In the entries that follow, find the line containing "Dennenappel Stevia"; from there, copy every line exactly through the line containing "Collagen Powder Peptide".

** Data extracts **
━━━━━━━━

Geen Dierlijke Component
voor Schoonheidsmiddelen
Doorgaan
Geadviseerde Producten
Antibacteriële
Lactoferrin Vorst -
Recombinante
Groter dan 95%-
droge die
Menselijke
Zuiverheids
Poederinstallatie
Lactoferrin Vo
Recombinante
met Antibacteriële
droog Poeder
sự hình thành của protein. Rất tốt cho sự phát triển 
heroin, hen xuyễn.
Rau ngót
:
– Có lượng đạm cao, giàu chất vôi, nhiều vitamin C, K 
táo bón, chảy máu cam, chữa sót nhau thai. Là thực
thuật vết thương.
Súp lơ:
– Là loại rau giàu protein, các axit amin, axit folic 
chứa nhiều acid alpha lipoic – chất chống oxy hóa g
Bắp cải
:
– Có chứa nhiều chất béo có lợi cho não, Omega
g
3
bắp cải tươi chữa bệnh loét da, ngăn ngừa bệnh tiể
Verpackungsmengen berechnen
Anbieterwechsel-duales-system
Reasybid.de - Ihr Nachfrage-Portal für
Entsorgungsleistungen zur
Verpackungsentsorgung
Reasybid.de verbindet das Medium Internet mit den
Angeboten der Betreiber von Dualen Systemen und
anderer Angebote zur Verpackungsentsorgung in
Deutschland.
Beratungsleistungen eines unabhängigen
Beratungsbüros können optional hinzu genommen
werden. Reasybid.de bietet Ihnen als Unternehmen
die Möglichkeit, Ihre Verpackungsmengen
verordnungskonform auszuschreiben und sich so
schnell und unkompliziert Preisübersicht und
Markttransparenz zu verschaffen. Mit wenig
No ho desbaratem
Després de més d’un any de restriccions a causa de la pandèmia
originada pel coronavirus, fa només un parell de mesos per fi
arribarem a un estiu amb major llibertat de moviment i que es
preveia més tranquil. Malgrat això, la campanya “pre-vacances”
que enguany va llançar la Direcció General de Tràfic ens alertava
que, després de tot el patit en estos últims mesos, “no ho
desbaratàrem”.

━━━━━━━━

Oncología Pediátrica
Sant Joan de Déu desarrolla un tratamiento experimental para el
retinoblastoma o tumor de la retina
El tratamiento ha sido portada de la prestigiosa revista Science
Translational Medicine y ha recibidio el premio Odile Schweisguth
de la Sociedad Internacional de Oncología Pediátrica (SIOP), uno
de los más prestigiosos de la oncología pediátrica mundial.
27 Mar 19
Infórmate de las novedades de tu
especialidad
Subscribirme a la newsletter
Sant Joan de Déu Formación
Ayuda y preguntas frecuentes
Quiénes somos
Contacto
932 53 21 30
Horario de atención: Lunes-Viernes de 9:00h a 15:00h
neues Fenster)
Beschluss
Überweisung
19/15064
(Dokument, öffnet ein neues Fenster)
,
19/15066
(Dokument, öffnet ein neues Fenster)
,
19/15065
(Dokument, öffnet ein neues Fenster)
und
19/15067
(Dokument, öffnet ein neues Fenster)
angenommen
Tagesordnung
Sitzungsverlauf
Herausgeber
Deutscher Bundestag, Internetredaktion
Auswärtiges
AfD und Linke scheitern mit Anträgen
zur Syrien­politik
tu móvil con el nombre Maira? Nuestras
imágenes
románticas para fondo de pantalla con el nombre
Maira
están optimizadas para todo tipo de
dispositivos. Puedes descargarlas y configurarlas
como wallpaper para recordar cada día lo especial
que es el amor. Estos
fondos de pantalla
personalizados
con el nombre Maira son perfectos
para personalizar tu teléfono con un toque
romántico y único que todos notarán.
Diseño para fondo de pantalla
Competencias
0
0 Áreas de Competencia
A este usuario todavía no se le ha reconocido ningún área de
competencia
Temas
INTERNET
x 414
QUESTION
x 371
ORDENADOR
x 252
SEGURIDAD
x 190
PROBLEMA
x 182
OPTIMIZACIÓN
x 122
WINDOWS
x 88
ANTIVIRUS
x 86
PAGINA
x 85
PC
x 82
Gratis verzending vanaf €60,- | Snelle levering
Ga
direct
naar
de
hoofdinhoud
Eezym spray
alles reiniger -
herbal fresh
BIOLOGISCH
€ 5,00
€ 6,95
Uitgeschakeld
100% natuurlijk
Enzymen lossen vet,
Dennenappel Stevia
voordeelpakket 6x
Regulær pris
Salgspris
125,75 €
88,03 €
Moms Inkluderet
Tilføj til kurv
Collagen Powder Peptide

━━━━━━━━

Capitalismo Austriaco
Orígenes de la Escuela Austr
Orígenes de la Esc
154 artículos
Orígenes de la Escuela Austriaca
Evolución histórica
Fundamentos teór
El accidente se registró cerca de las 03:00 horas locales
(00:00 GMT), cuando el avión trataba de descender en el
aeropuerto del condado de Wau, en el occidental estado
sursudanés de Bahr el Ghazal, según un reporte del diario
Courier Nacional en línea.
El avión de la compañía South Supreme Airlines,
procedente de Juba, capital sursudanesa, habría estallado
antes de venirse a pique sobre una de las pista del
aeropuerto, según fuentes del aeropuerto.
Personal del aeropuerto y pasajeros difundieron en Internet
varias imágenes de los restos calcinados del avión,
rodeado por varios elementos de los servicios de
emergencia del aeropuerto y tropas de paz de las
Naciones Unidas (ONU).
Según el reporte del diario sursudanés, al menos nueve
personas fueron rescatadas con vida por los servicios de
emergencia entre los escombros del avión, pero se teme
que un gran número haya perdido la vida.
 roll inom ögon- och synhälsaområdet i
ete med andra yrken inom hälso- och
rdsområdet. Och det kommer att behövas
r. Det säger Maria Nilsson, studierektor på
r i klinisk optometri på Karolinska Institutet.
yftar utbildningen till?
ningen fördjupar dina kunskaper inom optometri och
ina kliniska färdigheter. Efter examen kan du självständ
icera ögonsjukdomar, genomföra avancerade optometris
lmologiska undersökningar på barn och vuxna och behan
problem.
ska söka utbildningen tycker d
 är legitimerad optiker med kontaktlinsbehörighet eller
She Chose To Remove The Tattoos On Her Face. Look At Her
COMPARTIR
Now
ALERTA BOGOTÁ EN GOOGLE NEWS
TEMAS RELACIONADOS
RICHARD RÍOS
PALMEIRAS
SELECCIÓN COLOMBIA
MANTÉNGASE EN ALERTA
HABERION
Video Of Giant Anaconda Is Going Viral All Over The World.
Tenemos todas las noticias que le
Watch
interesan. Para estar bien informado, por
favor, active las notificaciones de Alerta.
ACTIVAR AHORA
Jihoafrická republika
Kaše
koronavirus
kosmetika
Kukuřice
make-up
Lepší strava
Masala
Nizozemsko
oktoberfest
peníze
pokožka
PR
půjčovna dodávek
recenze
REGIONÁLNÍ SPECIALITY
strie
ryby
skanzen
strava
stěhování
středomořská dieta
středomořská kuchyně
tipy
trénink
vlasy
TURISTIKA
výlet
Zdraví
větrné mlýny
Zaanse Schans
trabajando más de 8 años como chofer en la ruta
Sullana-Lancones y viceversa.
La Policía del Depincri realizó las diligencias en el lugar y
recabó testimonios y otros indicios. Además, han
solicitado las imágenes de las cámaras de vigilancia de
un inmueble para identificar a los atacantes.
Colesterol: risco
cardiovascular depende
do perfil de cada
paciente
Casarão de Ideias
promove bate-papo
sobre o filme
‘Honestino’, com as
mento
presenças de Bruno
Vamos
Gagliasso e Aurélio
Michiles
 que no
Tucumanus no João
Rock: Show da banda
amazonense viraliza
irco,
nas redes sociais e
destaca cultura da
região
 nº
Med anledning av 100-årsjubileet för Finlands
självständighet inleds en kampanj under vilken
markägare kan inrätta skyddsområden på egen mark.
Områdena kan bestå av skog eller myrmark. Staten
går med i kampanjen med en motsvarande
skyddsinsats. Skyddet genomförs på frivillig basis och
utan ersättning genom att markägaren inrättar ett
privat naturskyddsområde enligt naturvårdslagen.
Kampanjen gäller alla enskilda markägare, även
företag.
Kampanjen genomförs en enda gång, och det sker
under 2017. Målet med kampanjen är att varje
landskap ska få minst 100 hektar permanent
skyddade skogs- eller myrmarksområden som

━━━━━━━━

** Solution to the exercise **
Dennenappel Stevia
voordeelpakket 6x
Regulær pris
Salgspris
125,75 €
88,03 €
Moms Inkluderet
Tilføj til kurv
Collagen Powder Peptide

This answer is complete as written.